On January 7, 1953 men were lined up by last name, waiting for a flight to various facilities across the country from which they would eventually reach their scattered homes. The young men with last names starting with H, J, or K were eager to get on the plane for the flight designated 1-6-6A at Boeing Field in Seattle. They were to fly to Fort Jackson, South Carolina to receive their discharge papers.
The pilot of the chartered Curtiss C-46F was 28-year-old Captain Lawrence Crawford. He had worked for Associated Air Transport for a couple of years and had nearly 5,000 hours in the air. Co Pilot Maxwell Perkins, 32, had flown about 3,500 hours, many of them in C-46s.
Dorthy Davis, 21, had zero hours in the air. She was the newly hired stewardess looking forward to her first flight.

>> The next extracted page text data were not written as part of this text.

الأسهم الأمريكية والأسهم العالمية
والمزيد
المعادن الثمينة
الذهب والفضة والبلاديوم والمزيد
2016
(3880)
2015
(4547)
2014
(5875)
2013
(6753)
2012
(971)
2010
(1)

PFC Ernest Kinsey, of Madison, Florida, was in line to board the plane. They counted off 37 passengers, stopping right before Kinsey. He’d have to take another flight. That plane would land in Salt Lake City for an oil line repair. It was there that he and his fellow soldiers learned that flight 1-6-6A was missing. When asked by a newspaper reporter how he felt, he said, “Just Lucky, I guess.”
The C-46F Commando was schedule to refuel in Cheyenne, Wyoming. The weather for the nighttime flight didn’t seem threatening, though the pilots were warned of the possibility of ice. Some three hours after taking off in Seattle, the pilots checked in at 13,000 feet over Malad City, Idaho at 3:58 am. They were scheduled to report in again at 4:45 over Rock Springs. That call never came.

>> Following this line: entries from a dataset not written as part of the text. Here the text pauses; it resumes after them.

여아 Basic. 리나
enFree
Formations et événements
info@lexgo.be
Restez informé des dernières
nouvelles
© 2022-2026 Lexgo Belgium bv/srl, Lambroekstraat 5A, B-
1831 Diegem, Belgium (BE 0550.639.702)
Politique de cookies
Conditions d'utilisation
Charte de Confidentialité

A few minutes after the check-in at Malad, the plane crashed into the side of a mountain at an altitude of 8,545 about 8 miles from Fish Haven, near Bear Lake. We don’t know what went wrong. The engines were both in good shape and the deicing mechanisms were working. The FAA report would ultimately list the “inadvertent descent into an area of turbulence and icing” as the cause of the crash.
What we do know is that there were no survivors. It would be June before a recovery team could reach the crash site and retrieve the bodies.
This sad end to 37 men coming home from war with soaring hearts, and their three crewmembers, is commemorated at the crash site with a brass plaque listing all their names.